A video was taken almost immediately after the attack, sourced and tweeted by KPIX reporter Dennis O’Donnell, and was the vehicle for the story’s virality. The camera bends around a historic San Francisco light post to follow Xie; in one hand, she hangs on tightly to a wooden board and in the other, a paper towel to her bleeding eye. Initially, she shouts in Cantonese in the direction of her attacker while he sits strapped to a gurney, then at the paramedics, then at the crowd. At this point, the camera pathetically follows her attacker as he is pathetically wheeled away — and Xie begins to wail. 

Xiao Zhen Xie’s attack took place the morning after a white man entered three Atlanta spas and killed eight people, six Asian women, reportedly telling police that his “sexual addiction” spurred his attack. Xie wailed, as the families of Xiaojie Tan, Daoyou Feng, Hyun Jung Grant, Soon Chung Park, Suncha Kim, and Yong Ae Yue wailed, as the Asian diaspora wailed. I did, too — as I knew them — even though I didn’t fully understand how I did. I won’t say that I imagined my grandmother in this position – I didn’t. The “it could happen to anyone mentality” does not heal a community. It does not matter that it didn’t happen to me, it happened to her — so it happened to us. What I did wonder was what my grandmother would say. If she lived through this, what would she think to do?

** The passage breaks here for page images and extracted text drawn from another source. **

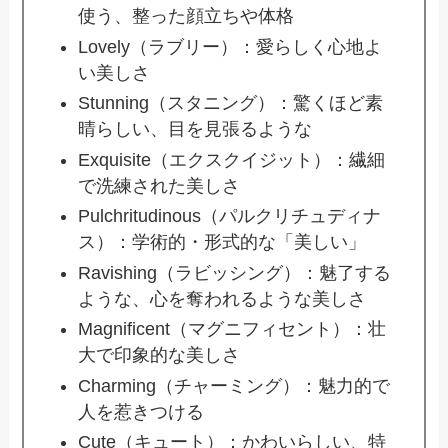
使う、整った顔立ちや体格
Lovely（ラブリー）：愛らしく心地よ
い美しさ
Stunning（スタニング）：驚くほど素
晴らしい、目を見張るような
Exquisite（エクスクイジット）：繊細
で洗練された美しさ
Pulchritudinous（パルクリチュディナ
ス）：学術的・形式的な「美しい」
Ravishing（ラビッシング）：魅了する
ような、心を奪われるような美しさ
Magnificent（マグニフィセント）：壮
大で印象的な美しさ
Charming（チャーミング）：魅力的で
人を惹きつける
Cute（キュート）：かわいらしい、特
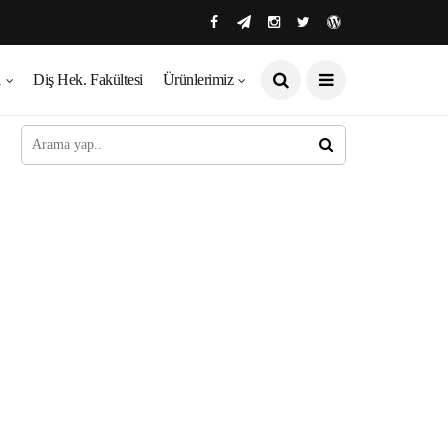
ı
Diş Hek. Fakültesi
Ürünlerimiz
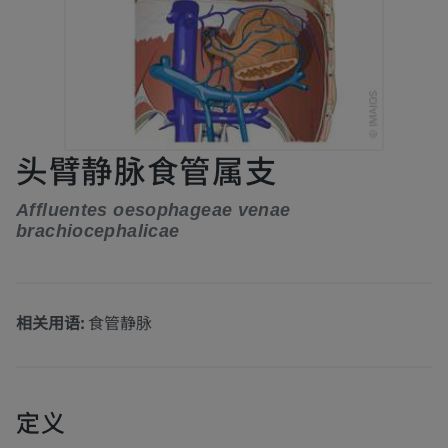
头臂静脉食管属支
Affluentes oesophageae venae
brachiocephalicae
相关用语:
食管静脉
定义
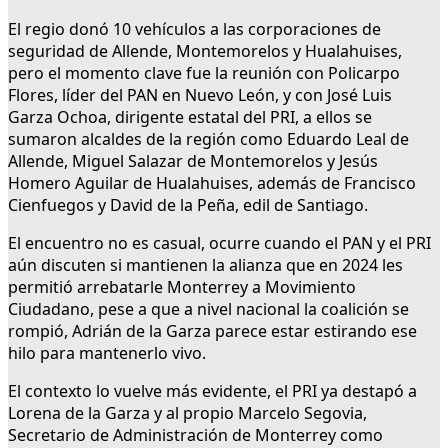
El regio donó 10 vehículos a las corporaciones de
seguridad de Allende, Montemorelos y Hualahuises,
pero el momento clave fue la reunión con Policarpo
Flores, líder del PAN en Nuevo León, y con José Luis
Garza Ochoa, dirigente estatal del PRI, a ellos se
sumaron alcaldes de la región como Eduardo Leal de
Allende, Miguel Salazar de Montemorelos y Jesús
Homero Aguilar de Hualahuises, además de Francisco
Cienfuegos y David de la Peña, edil de Santiago.
El encuentro no es casual, ocurre cuando el PAN y el PRI
aún discuten si mantienen la alianza que en 2024 les
permitió arrebatarle Monterrey a Movimiento
Ciudadano, pese a que a nivel nacional la coalición se
rompió, Adrián de la Garza parece estar estirando ese
hilo para mantenerlo vivo.
El contexto lo vuelve más evidente, el PRI ya destapó a
Lorena de la Garza y al propio Marcelo Segovia,
Secretario de Administración de Monterrey como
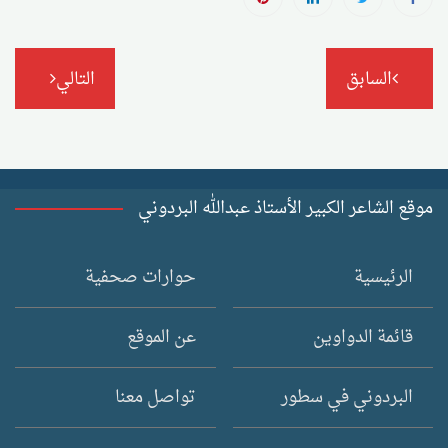
تصفّح
السابق
التالي
المقالات
موقع الشاعر الكبير الأستاذ عبدالله البردوني
الرئيسية
حوارات صحفية
قائمة الدواوين
عن الموقع
البردوني في سطور
تواصل معنا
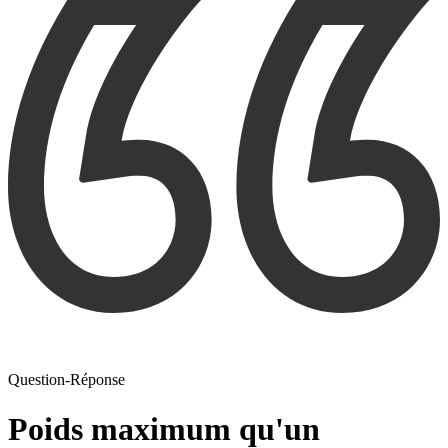
Question-Réponse
Poids maximum qu'un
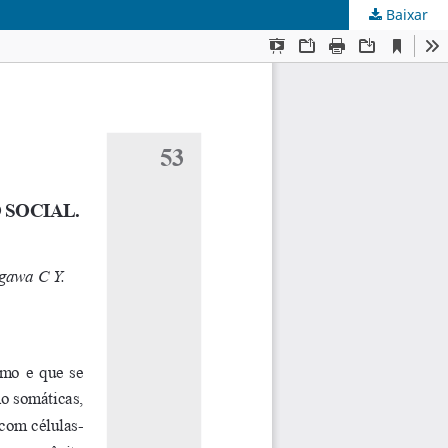
Baixar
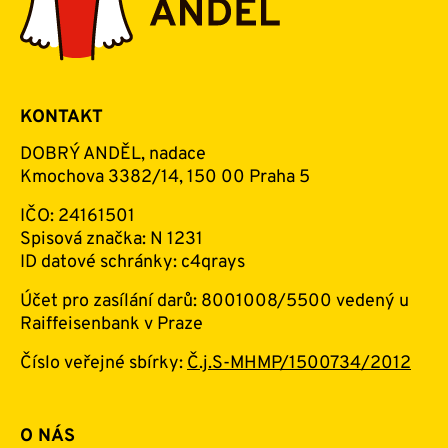
KONTAKT
DOBRÝ ANDĚL, nadace
Kmochova 3382/14, 150 00 Praha 5
IČO: 24161501
Spisová značka: N 1231
ID datové schránky: c4qrays
Účet pro zasílání darů: 8001008/5500 vedený u
Raiffeisenbank v Praze
Číslo veřejné sbírky:
Č.j.S-MHMP/1500734/2012
O NÁS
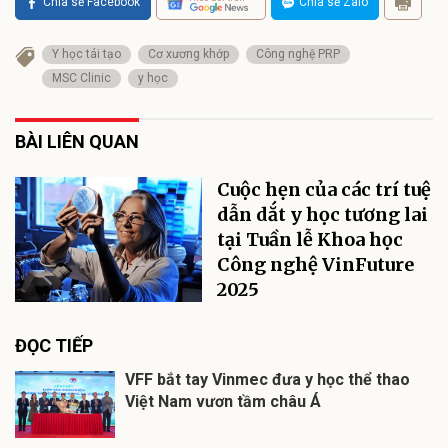
Chia sẻ Facebook
Chia sẻ Zalo
Y học tái tạo
Cơ xương khớp
Công nghệ PRP
MSC Clinic
y học
BÀI LIÊN QUAN
Cuộc hẹn của các trí tuệ
dẫn dắt y học tương lai
tại Tuần lễ Khoa học
Công nghệ VinFuture
2025
ĐỌC TIẾP
VFF bắt tay Vinmec đưa y học thể thao
Việt Nam vươn tầm châu Á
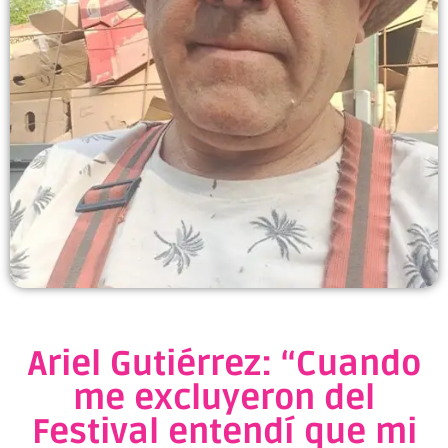
Ariel Gutiérrez: “Cuando
me excluyeron del
Festival entendí que mi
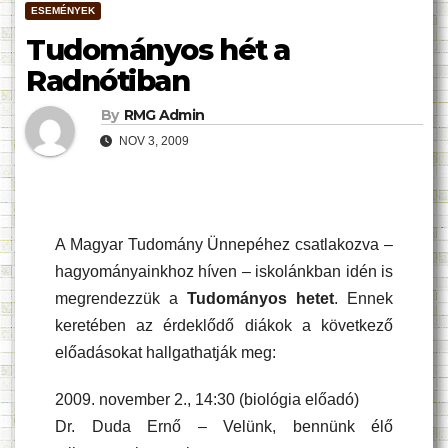
ESEMÉNYEK
Tudományos hét a
Radnótiban
By
RMG Admin
NOV 3, 2009
A Magyar Tudomány Ünnepéhez csatlakozva –
hagyományainkhoz híven – iskolánkban idén is
megrendezzük a
Tudományos hetet
. Ennek
keretében az érdeklődő diákok a következő
előadásokat hallgathatják meg:
2009. november 2., 14:30 (biológia előadó)
Dr. Duda Ernő – Velünk, bennünk élő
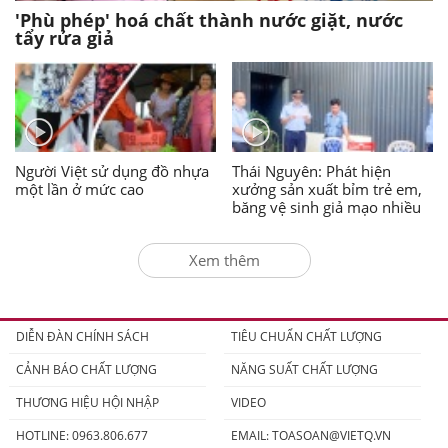
'Phù phép' hoá chất thành nước giặt, nước
tẩy rửa giả
Người Việt sử dụng đồ nhựa
Thái Nguyên: Phát hiện
một lần ở mức cao
xưởng sản xuất bỉm trẻ em,
băng vệ sinh giả mạo nhiều
nhãn hiệu nổi tiếng
Xem thêm
DIỄN ĐÀN CHÍNH SÁCH
TIÊU CHUẨN CHẤT LƯỢNG
CẢNH BÁO CHẤT LƯỢNG
NĂNG SUẤT CHẤT LƯỢNG
THƯƠNG HIỆU HỘI NHẬP
VIDEO
HOTLINE: 0963.806.677
EMAIL:
TOASOAN@VIETQ.VN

What made Xie’s story go viral was that after raising close to one million dollars on GoFundMe for her recovery — Xie decided to donate around 90% of it to the Asian Community Assistance Association. According to the update on Xie’s GoFundMe page on March 23rd, 2021, written by her grandson, Xie stated that the issue at hand is, “bigger than her,” going on to say, “we must not submit to racism and we must fight to the death if necessary.” I’m not sure if this would be my grandmother’s exact suggestion, but I think that I will follow it for her, to protect all of our imagined days.